> **Excerpt provided**:
------------------------------------

But above all, note the similarities with version 2. The text is very different, but the movements described are almost identical.
Version 2 | Version 3 |
Honour 2x, Lead up 2x | |
Side | Sides |
« On the outside» | Sides on the other side |
½ turn single | Clap and turn your back to partner |
½ turn single | Clap and face partner |
½ turn single | Clap and turn your back to partner |
½ turn single | Clap and face partner |
Turn partner | Clap clap clap turn partner |
Turn partner | Clap clap clap turn partner and progress |
The two versions are therefore extremely similar. So much so, in fact, that you have to wonder whether it might not be the same choreography?
Could version 3 simply be a correction, an improvement on the text of the previous version?
So, fifteen years after the first publication of Parson upon Dorothy, John Young would have (finally!) corrected a faulty version or improved an unclear description.
But this seems strange to me. There’s something wrong, isn’t there?
Something fishy
A very late and unusual correction
In the Dancing Master, it is fairly rare to see corrections. Choreographies are added or removed, sometimes replaced by others of the same name (such as Goddesses, of which there is a version from 1651 to 1716, and another in 1721 and 1728). Corrections tend to involve modernising the spelling, such as Kemps Jegg (1651), which becomes Kemp’s Jigg (1698). Moreover, fifteen years seems a long time to make a correction.
An addition, a deletion
I’m talking about a same dance, but there’s a big difference between the two versions. It’s the ‘claps’. Completely absent from the previous version, they start almost every figure here.
It’s possible that the dancers, carried away in their momentum, ‘naturally’ added the hand claps. And that John Young then updated the text to reflect what was being done at the time?
In the same vein, there’s the famous introductory figure (2 honour, 2 lead up and back), which disappears in the third version. Does this reflect the zeitgeist of 1721, when introductory figures had had their day?
The sides-sides sequence in the Dancing Master, 1701
In 1701 – the year Parson upon Dorothy version 2 was published – the sides-sides sequence was rare. If we exclude dances with introductions, we find two sides one after the other in only 7 dances out of 336, or 2.08% of the corpus.

------------------------------------

> **Work instruction A**: Quote the passage on Parson upon Dorothy verbatim, between "It’s possible that" and "of the corpus.", inclusive.
> **Work instruction B**: Extend the passage on Parson upon Dorothy, beginning after its final sentence.

------------------------------------

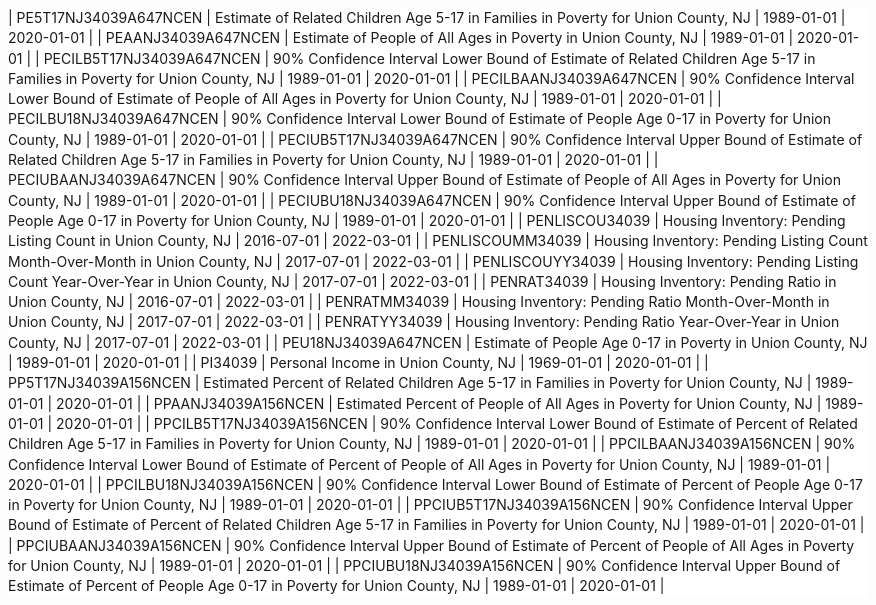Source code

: | PE5T17NJ34039A647NCEN     | Estimate of Related Children Age 5-17 in Families in Poverty for Union County, NJ                                                                                         | 1989-01-01          | 2020-01-01        |
| PEAANJ34039A647NCEN       | Estimate of People of All Ages in Poverty in Union County, NJ                                                                                                             | 1989-01-01          | 2020-01-01        |
| PECILB5T17NJ34039A647NCEN | 90% Confidence Interval Lower Bound of Estimate of Related Children Age 5-17 in Families in Poverty for Union County, NJ                                                  | 1989-01-01          | 2020-01-01        |
| PECILBAANJ34039A647NCEN   | 90% Confidence Interval Lower Bound of Estimate of People of All Ages in Poverty for Union County, NJ                                                                     | 1989-01-01          | 2020-01-01        |
| PECILBU18NJ34039A647NCEN  | 90% Confidence Interval Lower Bound of Estimate of People Age 0-17 in Poverty for Union County, NJ                                                                        | 1989-01-01          | 2020-01-01        |
| PECIUB5T17NJ34039A647NCEN | 90% Confidence Interval Upper Bound of Estimate of Related Children Age 5-17 in Families in Poverty for Union County, NJ                                                  | 1989-01-01          | 2020-01-01        |
| PECIUBAANJ34039A647NCEN   | 90% Confidence Interval Upper Bound of Estimate of People of All Ages in Poverty for Union County, NJ                                                                     | 1989-01-01          | 2020-01-01        |
| PECIUBU18NJ34039A647NCEN  | 90% Confidence Interval Upper Bound of Estimate of People Age 0-17 in Poverty for Union County, NJ                                                                        | 1989-01-01          | 2020-01-01        |
| PENLISCOU34039            | Housing Inventory: Pending Listing Count in Union County, NJ                                                                                                              | 2016-07-01          | 2022-03-01        |
| PENLISCOUMM34039          | Housing Inventory: Pending Listing Count Month-Over-Month in Union County, NJ                                                                                             | 2017-07-01          | 2022-03-01        |
| PENLISCOUYY34039          | Housing Inventory: Pending Listing Count Year-Over-Year in Union County, NJ                                                                                               | 2017-07-01          | 2022-03-01        |
| PENRAT34039               | Housing Inventory: Pending Ratio in Union County, NJ                                                                                                                      | 2016-07-01          | 2022-03-01        |
| PENRATMM34039             | Housing Inventory: Pending Ratio Month-Over-Month in Union County, NJ                                                                                                     | 2017-07-01          | 2022-03-01        |
| PENRATYY34039             | Housing Inventory: Pending Ratio Year-Over-Year in Union County, NJ                                                                                                       | 2017-07-01          | 2022-03-01        |
| PEU18NJ34039A647NCEN      | Estimate of People Age 0-17 in Poverty in Union County, NJ                                                                                                                | 1989-01-01          | 2020-01-01        |
| PI34039                   | Personal Income in Union County, NJ                                                                                                                                       | 1969-01-01          | 2020-01-01        |
| PP5T17NJ34039A156NCEN     | Estimated Percent of Related Children Age 5-17 in Families in Poverty for Union County, NJ                                                                                | 1989-01-01          | 2020-01-01        |
| PPAANJ34039A156NCEN       | Estimated Percent of People of All Ages in Poverty for Union County, NJ                                                                                                   | 1989-01-01          | 2020-01-01        |
| PPCILB5T17NJ34039A156NCEN | 90% Confidence Interval Lower Bound of Estimate of Percent of Related Children Age 5-17 in Families in Poverty for Union County, NJ                                       | 1989-01-01          | 2020-01-01        |
| PPCILBAANJ34039A156NCEN   | 90% Confidence Interval Lower Bound of Estimate of Percent of People of All Ages in Poverty for Union County, NJ                                                          | 1989-01-01          | 2020-01-01        |
| PPCILBU18NJ34039A156NCEN  | 90% Confidence Interval Lower Bound of Estimate of Percent of People Age 0-17 in Poverty for Union County, NJ                                                             | 1989-01-01          | 2020-01-01        |
| PPCIUB5T17NJ34039A156NCEN | 90% Confidence Interval Upper Bound of Estimate of Percent of Related Children Age 5-17 in Families in Poverty for Union County, NJ                                       | 1989-01-01          | 2020-01-01        |
| PPCIUBAANJ34039A156NCEN   | 90% Confidence Interval Upper Bound of Estimate of Percent of People of All Ages in Poverty for Union County, NJ                                                          | 1989-01-01          | 2020-01-01        |
| PPCIUBU18NJ34039A156NCEN  | 90% Confidence Interval Upper Bound of Estimate of Percent of People Age 0-17 in Poverty for Union County, NJ                                                             | 1989-01-01          | 2020-01-01        |
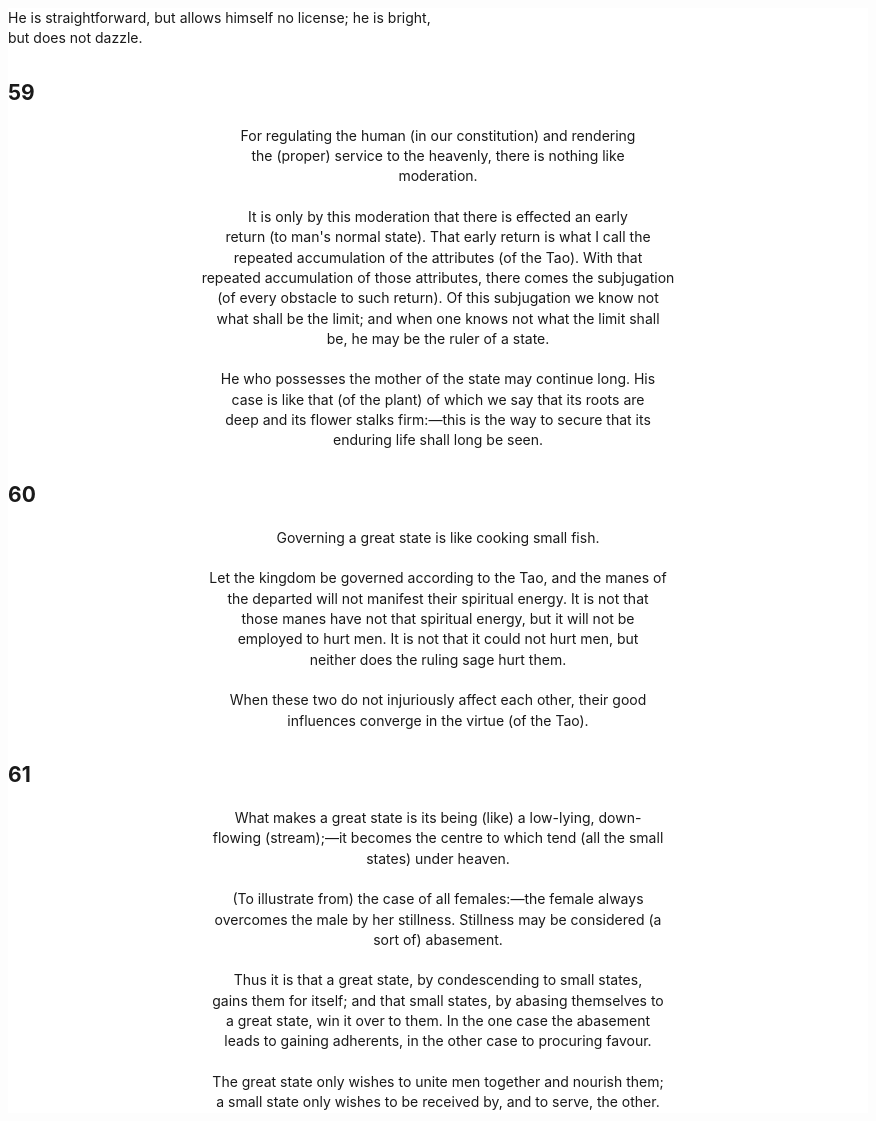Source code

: He is straightforward, but allows himself no license; he is bright,<br>
but does not dazzle.<br>
</p>

<a id="c59"></a>

## 59

<p style="text-align:center;">
For regulating the human (in our constitution) and rendering<br>
the (proper) service to the heavenly, there is nothing like<br>
moderation.<br>
<br>
It is only by this moderation that there is effected an early<br>
return (to man's normal state). That early return is what I call the<br>
repeated accumulation of the attributes (of the Tao). With that<br>
repeated accumulation of those attributes, there comes the subjugation<br>
(of every obstacle to such return). Of this subjugation we know not<br>
what shall be the limit; and when one knows not what the limit shall<br>
be, he may be the ruler of a state.<br>
<br>
He who possesses the mother of the state may continue long. His<br>
case is like that (of the plant) of which we say that its roots are<br>
deep and its flower stalks firm:—this is the way to secure that its<br>
enduring life shall long be seen.<br>
</p>

<a id="c60"></a>

## 60

<p style="text-align:center;">
Governing a great state is like cooking small fish.<br>
<br>
Let the kingdom be governed according to the Tao, and the manes of<br>
the departed will not manifest their spiritual energy. It is not that<br>
those manes have not that spiritual energy, but it will not be<br>
employed to hurt men. It is not that it could not hurt men, but<br>
neither does the ruling sage hurt them.<br>
<br>
When these two do not injuriously affect each other, their good<br>
influences converge in the virtue (of the Tao).<br>
</p>

<a id="c61"></a>

## 61

<p style="text-align:center;">
What makes a great state is its being (like) a low-lying, down-<br>
flowing (stream);—it becomes the centre to which tend (all the small<br>
states) under heaven.<br>
<br>
(To illustrate from) the case of all females:—the female always<br>
overcomes the male by her stillness. Stillness may be considered (a<br>
sort of) abasement.<br>
<br>
Thus it is that a great state, by condescending to small states,<br>
gains them for itself; and that small states, by abasing themselves to<br>
a great state, win it over to them. In the one case the abasement<br>
leads to gaining adherents, in the other case to procuring favour.<br>
<br>
The great state only wishes to unite men together and nourish them;<br>
a small state only wishes to be received by, and to serve, the other.<br>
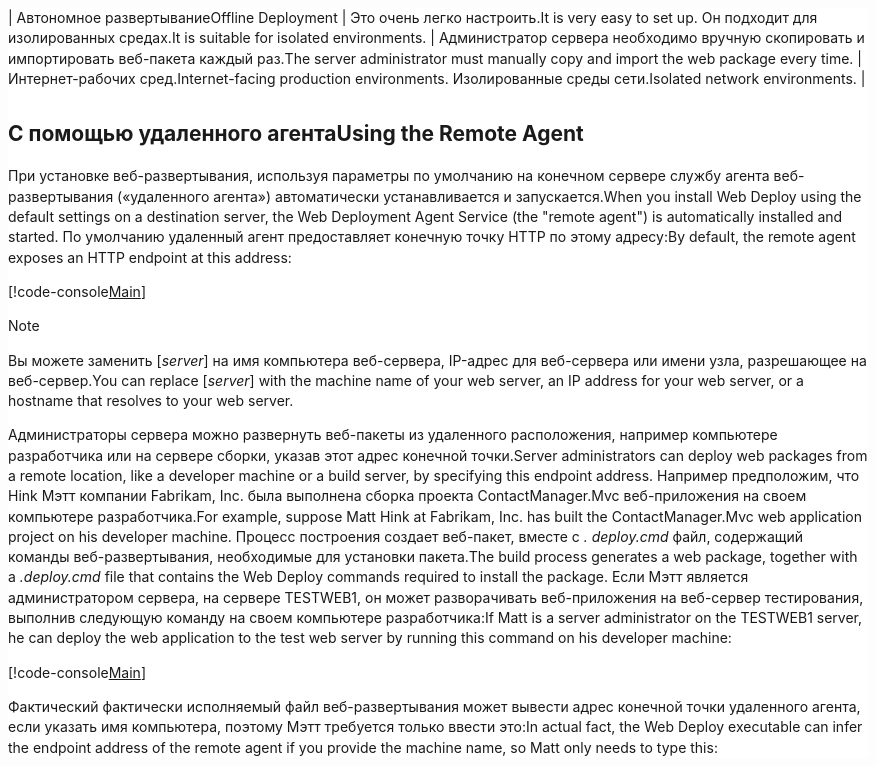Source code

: | <span data-ttu-id="f3f28-140">Автономное развертывание</span><span class="sxs-lookup"><span data-stu-id="f3f28-140">Offline Deployment</span></span> | <span data-ttu-id="f3f28-141">Это очень легко настроить.</span><span class="sxs-lookup"><span data-stu-id="f3f28-141">It is very easy to set up.</span></span> <span data-ttu-id="f3f28-142">Он подходит для изолированных средах.</span><span class="sxs-lookup"><span data-stu-id="f3f28-142">It is suitable for isolated environments.</span></span> | <span data-ttu-id="f3f28-143">Администратор сервера необходимо вручную скопировать и импортировать веб-пакета каждый раз.</span><span class="sxs-lookup"><span data-stu-id="f3f28-143">The server administrator must manually copy and import the web package every time.</span></span> | <span data-ttu-id="f3f28-144">Интернет-рабочих сред.</span><span class="sxs-lookup"><span data-stu-id="f3f28-144">Internet-facing production environments.</span></span> <span data-ttu-id="f3f28-145">Изолированные среды сети.</span><span class="sxs-lookup"><span data-stu-id="f3f28-145">Isolated network environments.</span></span> |
  

## <a name="using-the-remote-agent"></a><span data-ttu-id="f3f28-146">С помощью удаленного агента</span><span class="sxs-lookup"><span data-stu-id="f3f28-146">Using the Remote Agent</span></span>

<span data-ttu-id="f3f28-147">При установке веб-развертывания, используя параметры по умолчанию на конечном сервере службу агента веб-развертывания («удаленного агента») автоматически устанавливается и запускается.</span><span class="sxs-lookup"><span data-stu-id="f3f28-147">When you install Web Deploy using the default settings on a destination server, the Web Deployment Agent Service (the "remote agent") is automatically installed and started.</span></span> <span data-ttu-id="f3f28-148">По умолчанию удаленный агент предоставляет конечную точку HTTP по этому адресу:</span><span class="sxs-lookup"><span data-stu-id="f3f28-148">By default, the remote agent exposes an HTTP endpoint at this address:</span></span>


[!code-console[Main](choosing-the-right-approach-to-web-deployment/samples/sample1.cmd)]


> [!NOTE]
> <span data-ttu-id="f3f28-149">Вы можете заменить [*server*] на имя компьютера веб-сервера, IP-адрес для веб-сервера или имени узла, разрешающее на веб-сервер.</span><span class="sxs-lookup"><span data-stu-id="f3f28-149">You can replace [*server*] with the machine name of your web server, an IP address for your web server, or a hostname that resolves to your web server.</span></span>


<span data-ttu-id="f3f28-150">Администраторы сервера можно развернуть веб-пакеты из удаленного расположения, например компьютере разработчика или на сервере сборки, указав этот адрес конечной точки.</span><span class="sxs-lookup"><span data-stu-id="f3f28-150">Server administrators can deploy web packages from a remote location, like a developer machine or a build server, by specifying this endpoint address.</span></span> <span data-ttu-id="f3f28-151">Например предположим, что Hink Мэтт компании Fabrikam, Inc. была выполнена сборка проекта ContactManager.Mvc веб-приложения на своем компьютере разработчика.</span><span class="sxs-lookup"><span data-stu-id="f3f28-151">For example, suppose Matt Hink at Fabrikam, Inc. has built the ContactManager.Mvc web application project on his developer machine.</span></span> <span data-ttu-id="f3f28-152">Процесс построения создает веб-пакет, вместе с *. deploy.cmd* файл, содержащий команды веб-развертывания, необходимые для установки пакета.</span><span class="sxs-lookup"><span data-stu-id="f3f28-152">The build process generates a web package, together with a *.deploy.cmd* file that contains the Web Deploy commands required to install the package.</span></span> <span data-ttu-id="f3f28-153">Если Мэтт является администратором сервера, на сервере TESTWEB1, он может разворачивать веб-приложения на веб-сервер тестирования, выполнив следующую команду на своем компьютере разработчика:</span><span class="sxs-lookup"><span data-stu-id="f3f28-153">If Matt is a server administrator on the TESTWEB1 server, he can deploy the web application to the test web server by running this command on his developer machine:</span></span>


[!code-console[Main](choosing-the-right-approach-to-web-deployment/samples/sample2.cmd)]


<span data-ttu-id="f3f28-154">Фактический фактически исполняемый файл веб-развертывания может вывести адрес конечной точки удаленного агента, если указать имя компьютера, поэтому Мэтт требуется только ввести это:</span><span class="sxs-lookup"><span data-stu-id="f3f28-154">In actual fact, the Web Deploy executable can infer the endpoint address of the remote agent if you provide the machine name, so Matt only needs to type this:</span></span>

------------------------------------

> **Response box A**:
It’s possible that the dancers, carried away in their momentum, ‘naturally’ added the hand claps. And that John Young then updated the text to reflect what was being done at the time?
In the same vein, there’s the famous introductory figure (2 honour, 2 lead up and back), which disappears in the third version. Does this reflect the zeitgeist of 1721, when introductory figures had had their day?
The sides-sides sequence in the Dancing Master, 1701
In 1701 – the year Parson upon Dorothy version 2 was published – the sides-sides sequence was rare. If we exclude dances with introductions, we find two sides one after the other in only 7 dances out of 336, or 2.08% of the corpus.

> **Response box B**:
This sequence is expressed as follows:
- Joan’s Placket: the first couple sides on one side .| and on the other side : |
- A la mode de France: sides all to the right and to the left
- Cobler’s Jigg: the first man sides with his own wo. Then on the other side of his own wo.
- Smith’s rant: first sides with your own wo. Then on the other side
- Moll Peatley, the new way: the first couple side to the second couple of one side and then on the other side
That leaves Row well ye mariners and Under the greenwood, where the sides are done with two different people.
You’ll notice with me that when two sides follow each other, the author clearly indicates to do it ‘on one side and on the other’ or ‘on the right and on the left’. He doesn’t quibble talking about the outside or the inside. Why should the wording be different for an identical movement?
On the outside
In version 2, the text reads:
The 1. Man sides with his own wo. Then on the outside
Now, if the man does a classic sides, to the left (right shoulder against his partner’s right shoulder), then the second side is to the right. In other words, towards the inside of the formation, not the outside.
Hypothesis
n short, as you will have gathered, my Cartesian, logical brain is keen to see two distinct dances in versions 2 and 3 of Parson upon Dorothy. Each version is differentiated by its mode of progression (as well as the presence or absence of an introductory figure and clapping). I really wish Henry Playford and Henry Young were as logical as I am. And for each movement to have one and only one name.
But I can’t convince myself. Despite significant differences between the two versions, I believe that the same dance is described both times. Perhaps the second version is an update, inspired by what the dancers did at balls. This would explain the disappearance of the outmoded introductory figure and the addition of lively hand claps.
So here’s my proposal. I like the idea of a figure that gets everyone moving at the start of the dance, which is why I’m keeping the introductory figure. I also think the hand claps are fun. So I’m proposing a hybrid version.
Reconstruction for versions 2 & 3 of Parson upon Dorothy
Part. Mes. Fig.
A 1-8 Introduction (do nothing)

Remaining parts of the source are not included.